For phase 3, EPSRC supported seven Supergen hubs with £150 million of investment over a five year period (including a series challenge calls and CDTs).

It is one of the UK government’s largest single investments in fundamental research on low-carbon energy generation and sustainable distribution.

The Supergen programme was reviewed over the summer 2016 by an independent panel. The review report highlighted the scale of the programme, which now represents one of the UK government’s largest single investments in fundamental research on low-carbon energy generation and sustainable distribution. The review also recognised that the programme has had high academic, socio-economic, environmental and international impact.

As part of this process, EPSRC requested that the existing hubs should work together to co-create a Supergen programme strategy. This will be a living document which the hubs can update over time and use to define the future of the Supergen programme.

Visit the Supergen website for more information, background and history of the programme including details of the Supergen hubs.

Supergen phase four (2017 onwards)

Following the review of the Supergen programme in the summer of 2016, it was agreed that the next phase should carry out and commission research within a coordinated strategic framework and focus on a community-led programme of fundamental to applied research, of national importance.

The programme should use research to address high impact user, industrial and government inspired problems whilst also covering adventurous discovery-led investigations. However, it is recognised that the position a Supergen hub adopts will depend on the area which it covers, for example, wind power is in a different adoption space to storage.

The Supergen review report in 2016 recommended that in the next phase each Supergen hub should feature an enhanced management structure including a director and co-directors.

These would be responsible for, amongst other activities, supporting cross-hub activities and engagement outside of the core universities and ensure a balance of funding distribution that maximises high quality research outputs.

In order to identify hub directors with the right balance of skills, EPSRC will commission the next phase of Supergen using a two stage process. The first of these stages will be a Supergen leader call, to identify the best hub director. The winner of this competition will then receive six months of funding to build a consortium, plan a community led programme of research and prepare a full application for the second stage.

UK Energy Research Centre

Funded by the Energy programme, the UK Energy Research Centre (UKERC) carries out world-class research into sustainable future energy systems. It is the hub of UK energy research and the gateway between the UK and the international energy research communities.

The centre’s interdisciplinary, whole systems research informs UK policy development and research strategy.

UKERC was established in 2004, following a recommendation from the energy review in 2002 initiated by Sir David King, the UK government’s Chief Scientific Advisor. UKERC was funded for an initial five years and in May 2009 was awarded a further round of funding for another five years.

UKERC organises its networking and research activity under five related themes and four functions.

Technology and policy assessment theme

The technology and policy assessment (TPA) theme was established to meet demand from policymakers, industry and other stakeholders for independent, policy-relevant assessments that address key issues and controversies in the energy field. The TPA team draws on existing energy research to develop accessible, credible and authoritative reports relevant to policymakers, other stakeholders and wider public debate.

Energy and environment theme

UKERC is developing strategies for marine and land-based energy production and greenhouse gas mitigation technologies which limit environmental impacts while safeguarding or even restoring the ecosystem. The centre is also looking at ways to integrate the socio-economic valuations of ecosystem goods and services into technology evaluation. This will allow UKERC to see the impact of energy production and greenhouse gas mitigation technologies on the UK’s carbon footprint.

|---|

| Actions to take |
1. From the energy research passage, print the stretch from "Funded by the" through "another five years.".
2. According to the energy research passage, in what year was the UK Energy Research Centre established?

| The data |
|---|

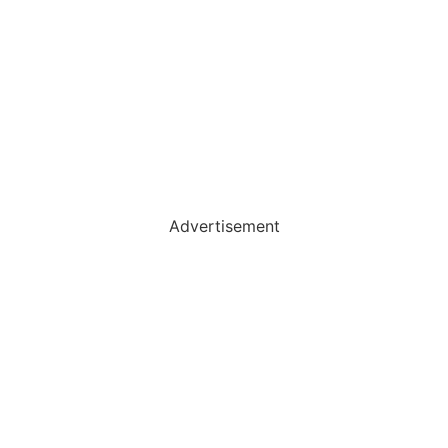
Advertisement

|---|

| Task-by-task outputs |
1.
Funded by the Energy programme, the UK Energy Research Centre (UKERC) carries out world-class research into sustainable future energy systems. It is the hub of UK energy research and the gateway between the UK and the international energy research communities.

The centre’s interdisciplinary, whole systems research informs UK policy development and research strategy.

UKERC was established in 2004, following a recommendation from the energy review in 2002 initiated by Sir David King, the UK government’s Chief Scientific Advisor. UKERC was funded for an initial five years and in May 2009 was awarded a further round of funding for another five years.

2. 2004